In recent years, scientists have put their efforts into successfully detecting the Higgs boson through its most probable decay channel. To do so, they have to differentiate the detection of the quark bottom and its anti-quark coming from the Higgs boson from those originating in other sources. The scientists analyzed the information gathered in the detectors over the last two years, and using specialized data analysis techniques, they searched for instances of detection of a pair of quarks that occurred in proximity to detecting a different particle, a W or Z boson (weak-force carrier). According to the theory, this boson forms together with the Higgs boson, and since the Higgs boson is especially short-lived, the formation of the W or Z boson occurs nearly simultaneously with the decay of the Higgs boson and the formation of the two quarks.

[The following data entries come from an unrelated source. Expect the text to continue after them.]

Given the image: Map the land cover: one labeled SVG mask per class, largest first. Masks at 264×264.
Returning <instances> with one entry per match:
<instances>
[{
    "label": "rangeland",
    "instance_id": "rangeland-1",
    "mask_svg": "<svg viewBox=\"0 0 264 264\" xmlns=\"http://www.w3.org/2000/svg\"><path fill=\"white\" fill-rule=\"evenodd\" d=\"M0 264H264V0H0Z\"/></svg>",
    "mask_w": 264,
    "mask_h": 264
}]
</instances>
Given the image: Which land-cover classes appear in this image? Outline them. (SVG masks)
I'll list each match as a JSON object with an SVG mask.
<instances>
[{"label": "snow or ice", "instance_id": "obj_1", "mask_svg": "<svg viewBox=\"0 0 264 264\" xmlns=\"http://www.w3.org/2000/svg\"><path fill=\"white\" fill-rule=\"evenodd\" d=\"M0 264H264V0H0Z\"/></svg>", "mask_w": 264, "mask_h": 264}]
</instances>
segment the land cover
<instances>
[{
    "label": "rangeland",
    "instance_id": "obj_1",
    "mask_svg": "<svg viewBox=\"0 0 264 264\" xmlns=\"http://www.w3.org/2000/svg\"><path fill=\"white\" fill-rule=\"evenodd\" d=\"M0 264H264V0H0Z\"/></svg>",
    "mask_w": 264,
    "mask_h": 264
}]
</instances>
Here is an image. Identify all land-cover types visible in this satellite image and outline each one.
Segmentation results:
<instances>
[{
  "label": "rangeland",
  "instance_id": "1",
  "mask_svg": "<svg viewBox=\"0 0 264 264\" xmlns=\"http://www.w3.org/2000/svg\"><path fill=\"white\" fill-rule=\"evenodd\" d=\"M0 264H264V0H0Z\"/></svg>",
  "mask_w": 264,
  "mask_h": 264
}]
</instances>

By focusing on events such as these, scientists have managed to identify a large number of events that most likely originated from a particle with similar properties to those of the Higgs boson, by disregarding all the background signals. In a preliminary paper, published by the ATLAS research group, including researchers from the Weizmann Institute of Science, the Technion, and Tel Aviv University, the researchers assessed that the probability of the finding being a result of statistical deviation, and not the Higgs boson, was nearly one in two million experiments. This finding was also supported with a similar level of confidence by the other CERN research group, CMS. The new finding provides substantial evidence for one of the properties not found in the original discovery of the particle – the manner by which it interacts with quarks. The properties measured in the recent discovery were in line with the predictions, and in the upcoming years, the researchers will attempt to improve the accuracy of the measurement. If this improvement will reveal a difference between the measured properties and those predicted by the theory, this will open a window for laws of nature that are not described by the Standard Model and are waiting for an explanation, or perhaps – for the next particle.